Hand built, solid, stoneware clay with body stains added
Electric kiln fired over 3 days
H. 32 x w. 7 x d. 8 cm
About Rachel Grimshaw
"My work is about the clay; its pliable, immediate qualities. Like a photograph capturing a ‘frozen moment’ this material when fired fixes forever a gesture, an impression. All my work is hand built and solid; the marks are created by impressing found objects, their origins occasionally hinted at. I cut, squeeze, pinch and hit the clay body to achieve the desired form."
"The forms allude to the built environment and to human interventions within the natural landscape but deliberately avoid explicit references. Living in the North of England, the sculptural qualities of the landscape find their way into my work. In pushing the material to its limits my wish is to explore three dimensional shapes and movement while retaining a real sense of the qualities of clay. The heavily grogged stoneware is coloured when wet using small percentages of body stains and oxide, then fired over several days in an electric kiln."
"I aim to achieve both precision and fluidity, energy and stillness in my work. How the light interacts with a piece is an important factor in their presentation. Although never having a prescribed narrative, there is a meditative quality. I value the function of contemplation my forms bring and their ability to represent the nature of silences. "
Based in her hometown of Wigan in the North of England, Rachel Grimshaw has exhibited widely in the UK and abroad. Her work is in several private and international collections, including Mino, Japan and the Foundation for Contemporary Ceramic Arts in Hungary. She is a Member of the Craft Potters Association.
Do you listen to anything as you work?
R: When preparing the clay (which takes up a lot of my time!) I listen to the radio, but when actually making the pieces I need absolute silence. Total concentration is required to be in the moment.

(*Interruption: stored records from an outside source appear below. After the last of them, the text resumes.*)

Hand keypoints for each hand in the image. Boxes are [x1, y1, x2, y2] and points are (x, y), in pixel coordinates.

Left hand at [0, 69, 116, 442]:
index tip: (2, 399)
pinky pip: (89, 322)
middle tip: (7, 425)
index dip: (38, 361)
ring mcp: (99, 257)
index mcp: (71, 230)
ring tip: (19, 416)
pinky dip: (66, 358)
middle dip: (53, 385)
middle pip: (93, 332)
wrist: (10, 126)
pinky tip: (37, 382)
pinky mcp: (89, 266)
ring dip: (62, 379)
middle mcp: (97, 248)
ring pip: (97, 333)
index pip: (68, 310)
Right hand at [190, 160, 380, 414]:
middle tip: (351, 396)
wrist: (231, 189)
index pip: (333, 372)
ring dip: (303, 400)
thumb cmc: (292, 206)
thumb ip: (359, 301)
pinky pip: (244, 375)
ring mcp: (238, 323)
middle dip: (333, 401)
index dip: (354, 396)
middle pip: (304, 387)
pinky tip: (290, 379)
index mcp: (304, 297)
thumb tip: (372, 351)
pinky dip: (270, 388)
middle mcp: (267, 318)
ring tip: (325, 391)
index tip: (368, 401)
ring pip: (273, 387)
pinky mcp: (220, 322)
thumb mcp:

Do you plan each piece in advance or do they develop intuitively?
R: Making in clay is a two way process between me and the material. I cannot make a successful piece if I don’t begin with some outline idea of what I am trying to achieve. I set parameters or a single parameter; size, colour, or a particular shape / concept. But I also need to keep an open mind and the ability to see where the clay will lead me. If I impose too rigid an idea of what I am trying to make on the clay, nothing works. Equally, if I expect the clay to entirely dictate where I go with a piece, it will also not work. It is a dance between myself and the material. We collaborate.
How important is the material itself to your work?
R: Absolutely crucial. I create in clay because this is my medium and what my work is all about; my interaction with how the material behaves, without a rigid imposition by me onto the clay. (See above). It took many tests and experiments with (manufactured) clay bodies to arrive at the ‘right’ clay. Strong enough to be self-supporting but malleable enough to impress into. Its feel in my hands. Its appearance without added colour stains is also important.
Does functionality ever come into your work?
R: If, by function, you include aiding contemplation, creating an atmosphere or feeling, then this is what I hope my work can achieve. If you mean, can it have a practical function (contain liquid, store food, etc), then no; my work is resolutely abstract.